Sans infrastructures capables d’absorber les volumes à la sortie des ports, les atouts maritimes du Maroc se diluent dans les files d’attente, les trajets de contournement et les surcoûts de manutention. Le constat est du magazine Finances News Hebdo, qui cite la dernière enquête nationale de l’Agence marocaine de développement de la logistique (AMDL).
Le pays compte plus de 20 millions de m² d’immobilier logistique, répartis entre quelque 13.000 entrepôts. Mais la surface moyenne ne dépasse pas 1.360 m², et six entrepôts sur dix font moins de 1.000 m², un format incompatible avec les besoins de l’industrie de masse.

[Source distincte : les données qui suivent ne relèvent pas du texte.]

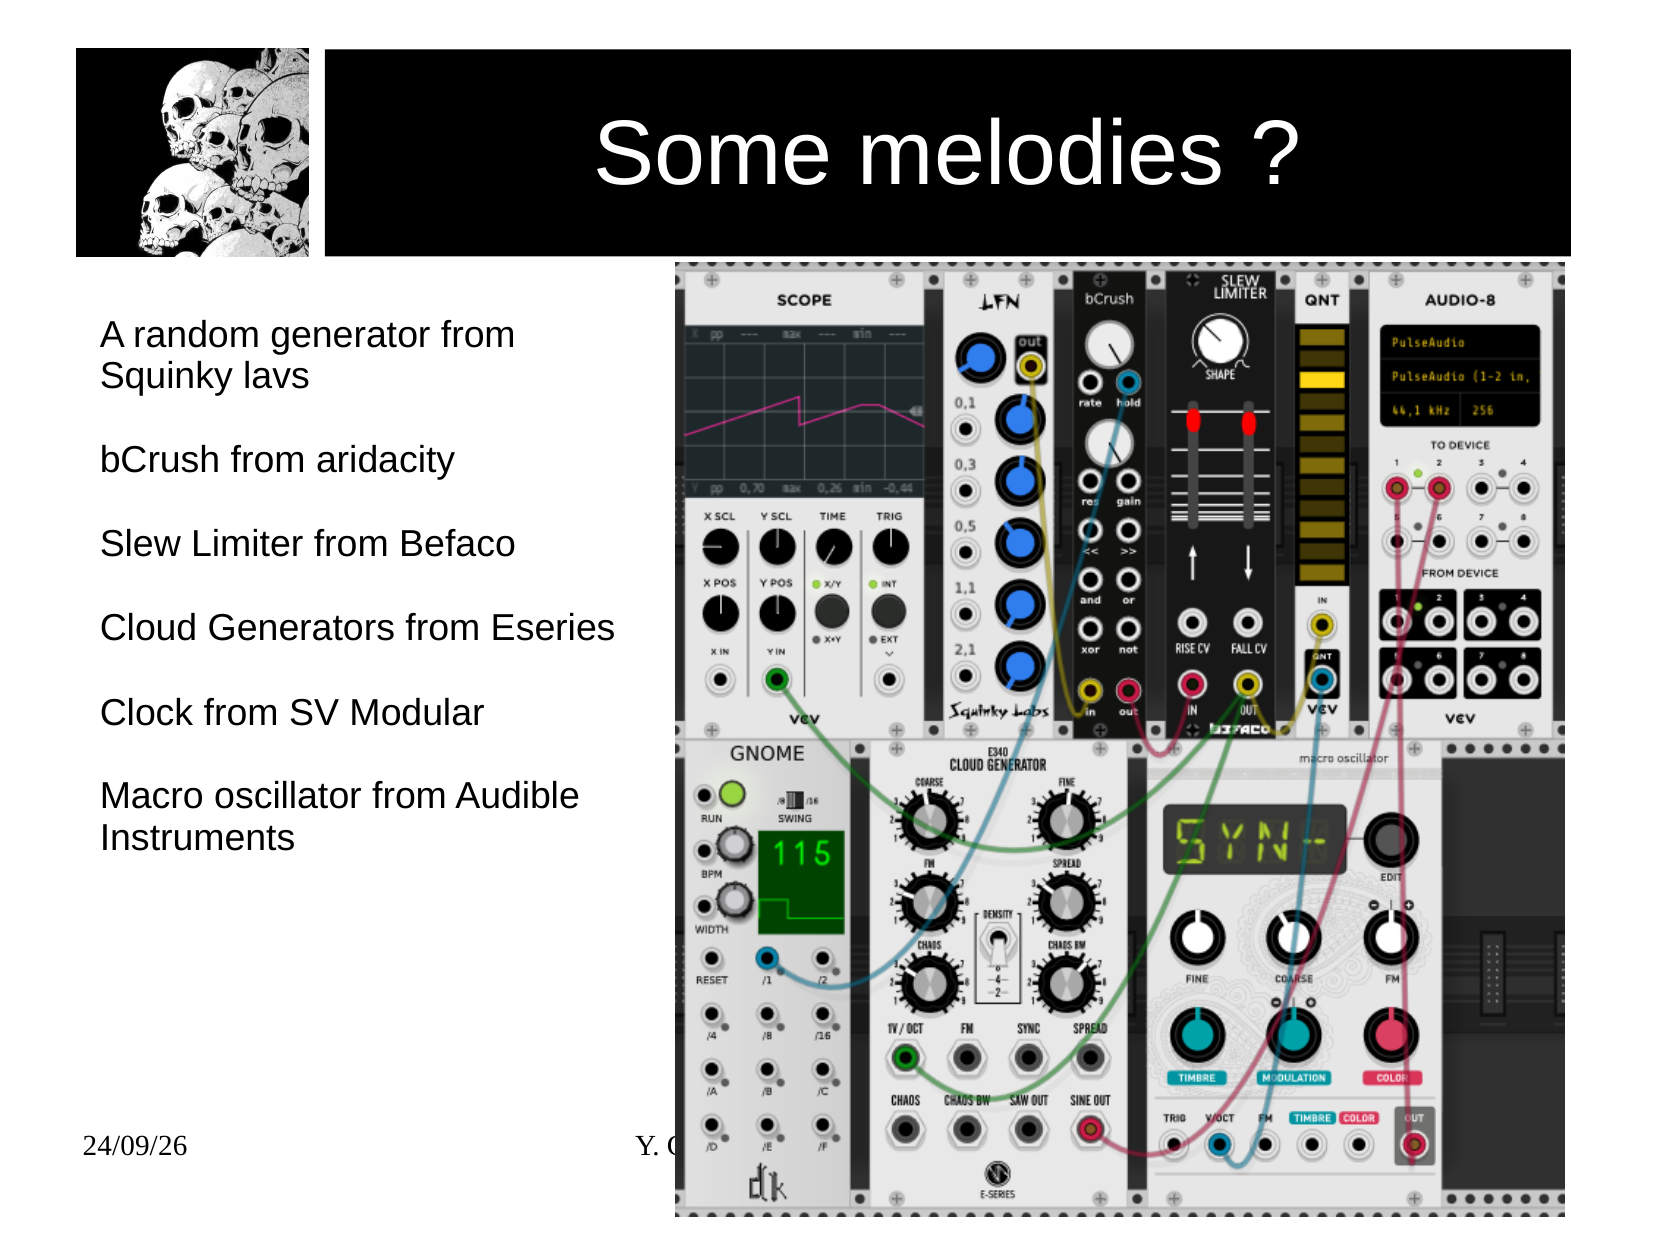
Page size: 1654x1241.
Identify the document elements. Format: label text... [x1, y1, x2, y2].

text_box A random generator from Squinky lavs bCrush from aridacity Slew Limiter from Befaco Cloud Generators from Eseries Clock from SV Modular Macro oscillator from Audible Instruments [84, 305, 646, 867]
title Some melodies ? [324, 49, 1571, 257]
picture [76, 48, 309, 257]
picture [675, 262, 1565, 1217]
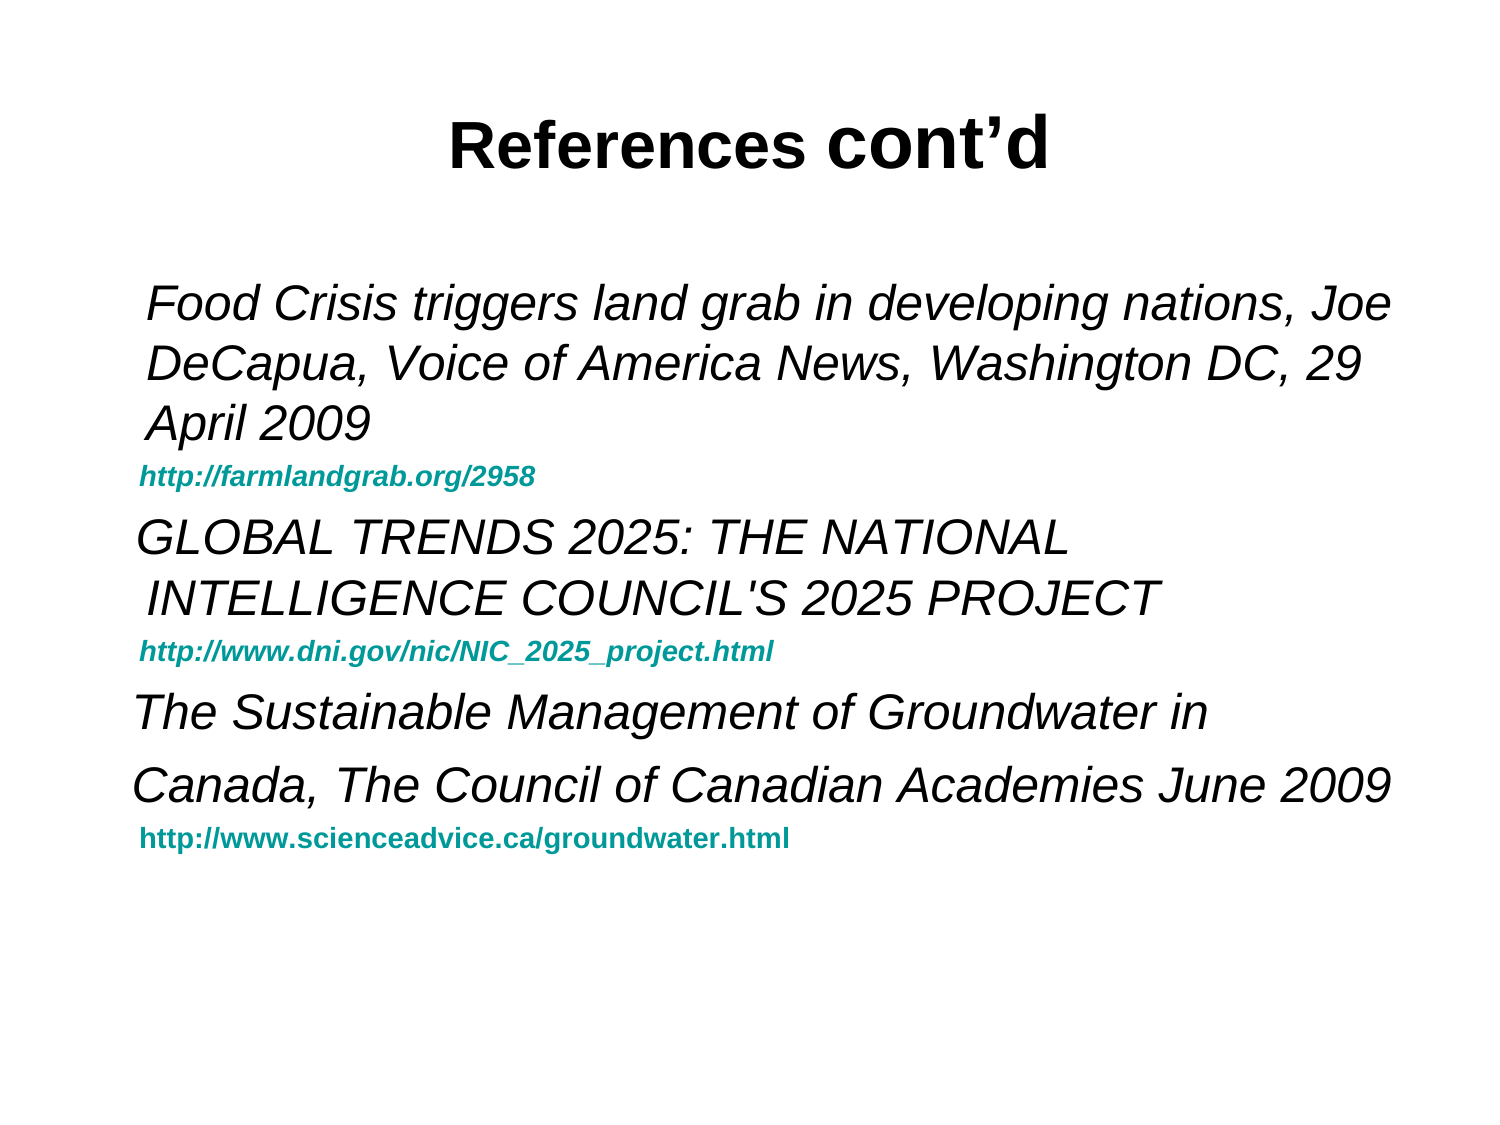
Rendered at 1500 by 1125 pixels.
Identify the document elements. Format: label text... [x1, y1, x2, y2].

title References cont’d [75, 45, 1426, 233]
list Food Crisis triggers land grab in developing nations, Joe DeCapua, Voice of America News, Washington DC, 29 April 2009 http://farmlandgrab.org/2958 GLOBAL TRENDS 2025: THE NATIONAL INTELLIGENCE COUNCIL'S 2025 PROJECT http://www.dni.gov/nic/NIC_2025_project.html The Sustainable Management of Groundwater in Canada, The Council of Canadian Academies June 2009 http://www.scienceadvice.ca/groundwater.html [75, 262, 1426, 1063]
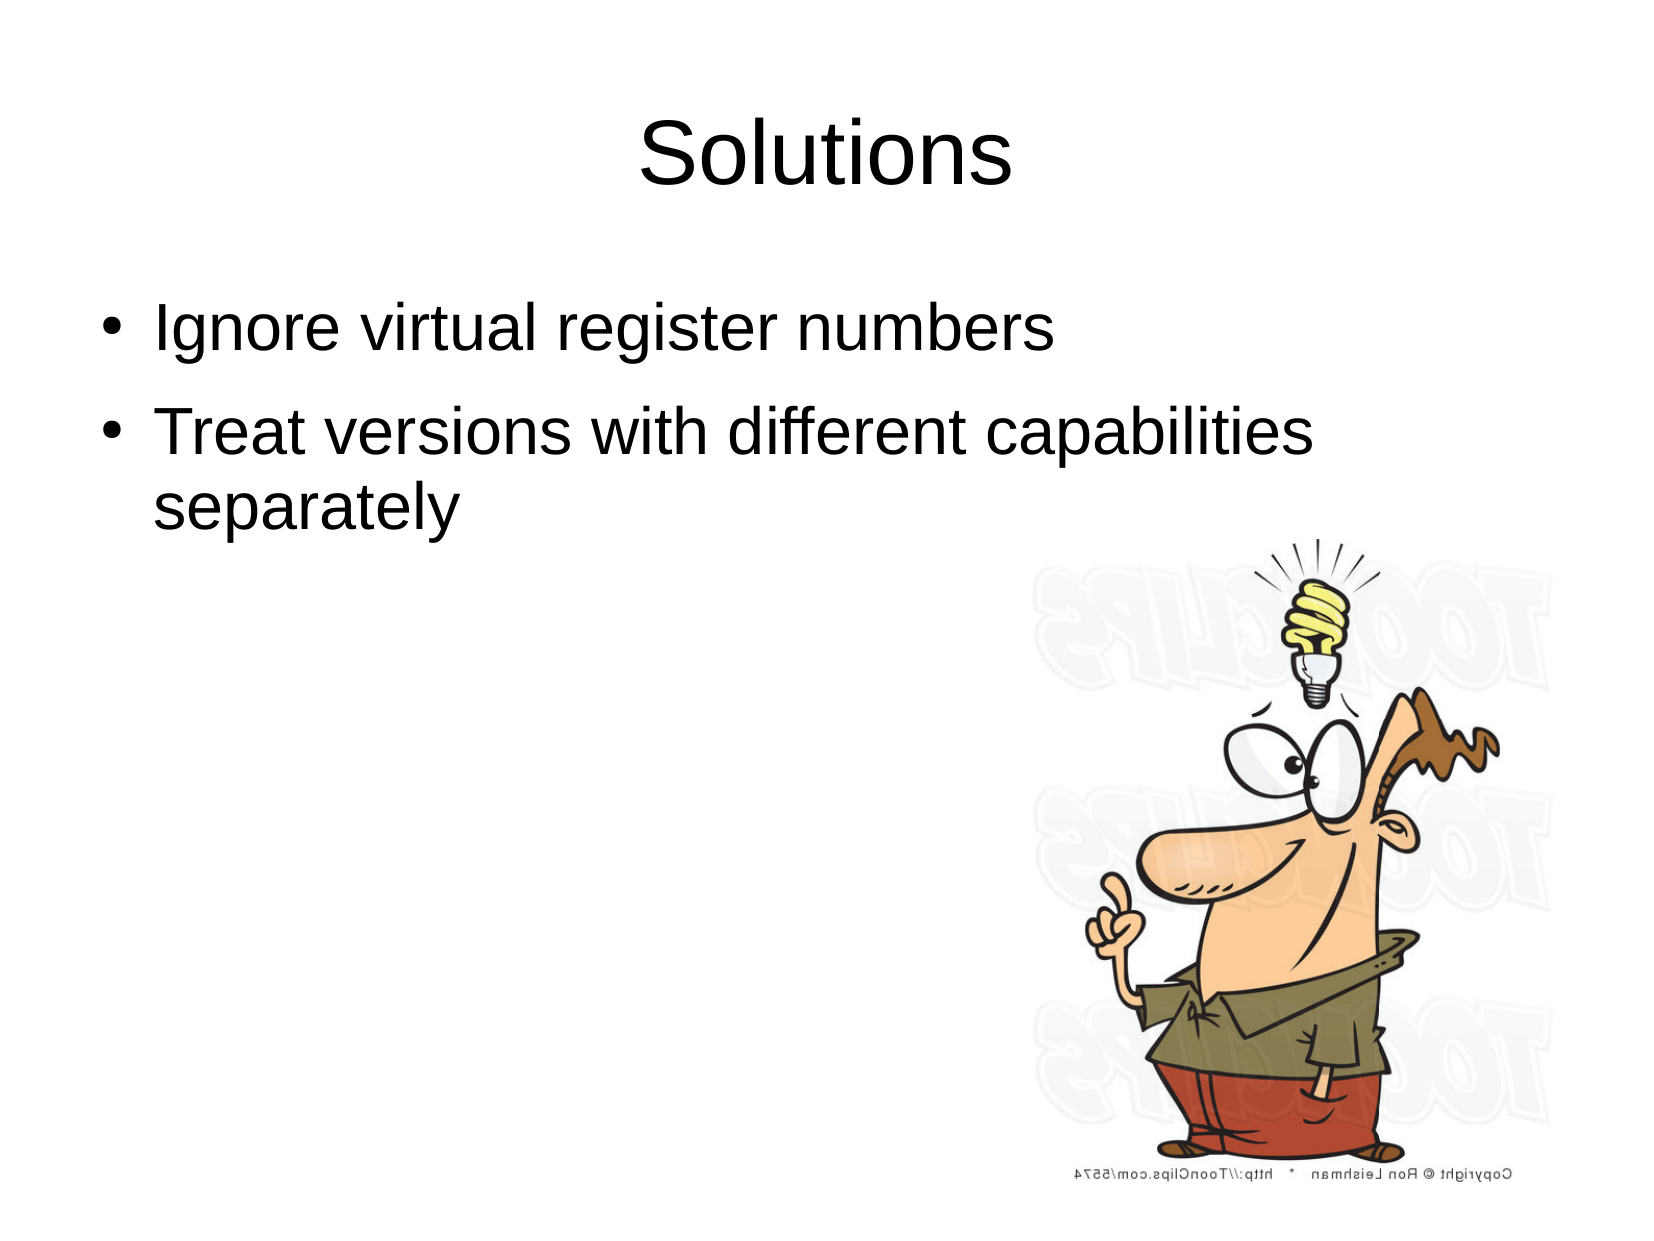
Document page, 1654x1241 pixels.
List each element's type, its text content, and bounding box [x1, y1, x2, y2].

picture [981, 539, 1606, 1185]
list Ignore virtual register numbers Treat versions with different capabilities separately [82, 290, 1538, 1010]
title Solutions [82, 49, 1571, 257]
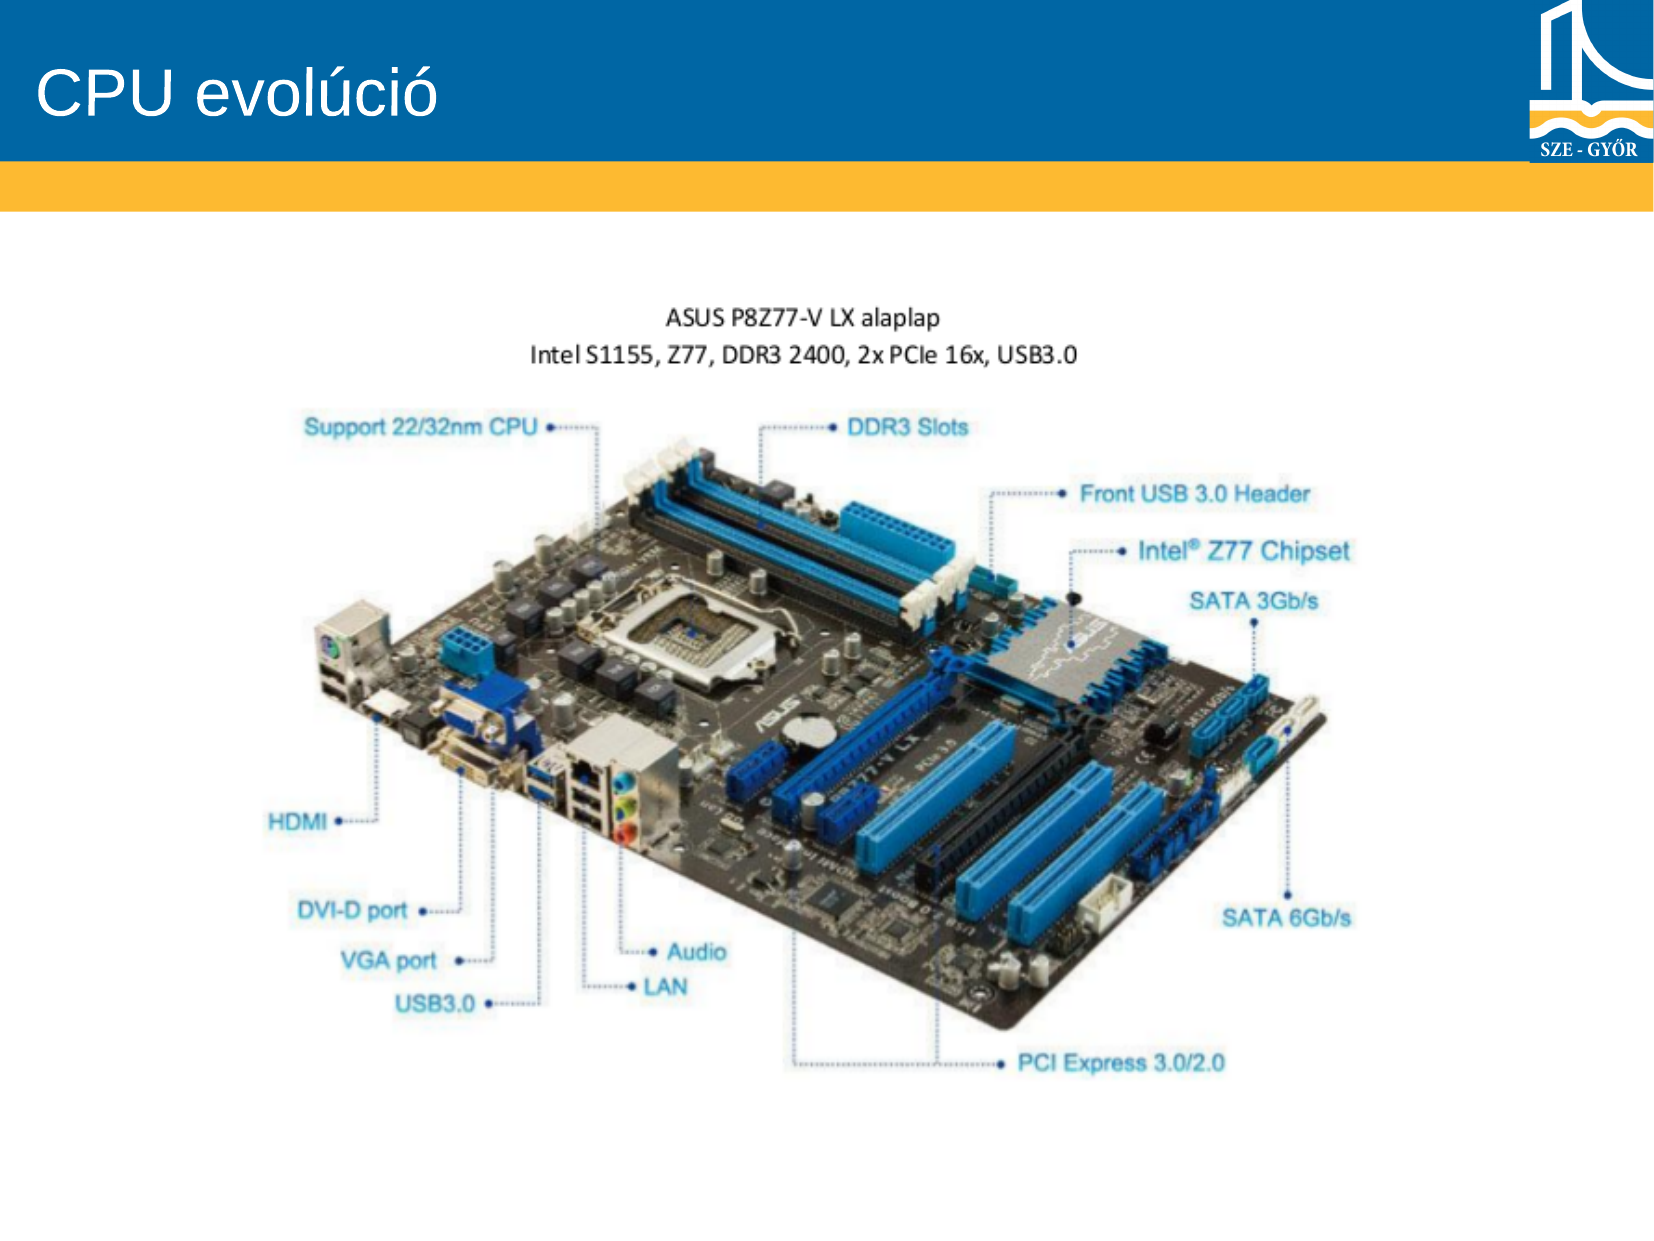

Les grands chargeurs, faute de bâtiments «grade A», optent pour des solutions improvisées qui pénalisent la productivité, la traçabilité et, in fine, la compétitivité. Certains pôles donnent pourtant un aperçu du potentiel. Au nord, Medhub poursuit l’extension de la zone logistique de Tanger Med avec de nouveaux modules de 40.000 m² et 11 m de hauteur libre, livrés en flux tendu pour l’automobile et le e-commerce, lit-on. Dans le Grand Casablanca, une plateforme logistique «nouvelle génération», lauréate des Moroccan Logistics Awards 2024, met en avant sprinklers, racks automatisés et toiture photovoltaïque. Mais elle reste une exception.
Dans le Souss-Massa, les zones franches et industrielles misent sur des lots mixtes usine-entrepôt, rapprochant production et stockage. Le secteur le plus en déficit reste le stockage frigorifique. À peine 4% des volumes périssables produits annuellement peuvent être conservés dans des conditions optimales.
Des initiatives émergent. Le site Agricold, par exemple, offre 25.000 palettes et couvre 40% de ses besoins électriques grâce au solaire. Agadir doit accueillir fin 2025 un entrepôt frigorifique de dernière génération, financé par un opérateur américain à hauteur de 9,3 millions de dollars.
Pour désengorger les routes, l’ONCF développe trois ports secs reliés à Casablanca, Fès et Marrakech, et prévoit d’en implanter d’autres le long des futurs axes ferrés vers Nador et Béni Mellal. «Ce maillage, soutenu par la BEI et l’IFC, pourrait réduire de 25% le coût moyen d’acheminement intérieur conteneurisé tout en fluidifiant les terminaux portuaires», explique Finances News.
Une chose est sûre, la dispersion des entrepôts empêche les économies d’échelle. La priorité serait de développer de grands clusters logistiques intégrés, d’au moins 50 hectares, à proximité directe des échangeurs autoroutiers et ferroviaires. Tanger Med a montré qu’un loyer compétitif inférieur à 45 DH/m²/mois devenait viable dès lors que le taux d’occupation dépasse 85%.
Le ministère du Transport et de la Logistique finalise un référentiel unique pour les nouveaux permis, assorti d’un bonus fiscal de 10% sur l’IS pendant cinq ans pour les entrepôts certifiés «grade A». La généralisation de systèmes WMS en mode cloud, interopérables avec PortNet, permettra de passer d’une traçabilité palette à palette à un suivi à l’unité de vente, essentiel pour l’e-commerce et la sécurité sanitaire. Les nouvelles zones d’activités imposent déjà une fibre redondante et le pré-câblage 5G en intérieur.
«Si ces mesures sont appliquées, le prix moyen du stockage pourrait reculer de 17%, et 80% des expéditions industrielles pourraient atteindre les ports en moins de six heures», note Finances News Hebdo. À cette condition seulement, les investissements colossaux dans Tanger Med, Nador West Med et la future LGV sud se traduiront en marges exportatrices plutôt qu’en files d’attente. Un défi qui relève autant de l’ingénierie que de la gouvernance.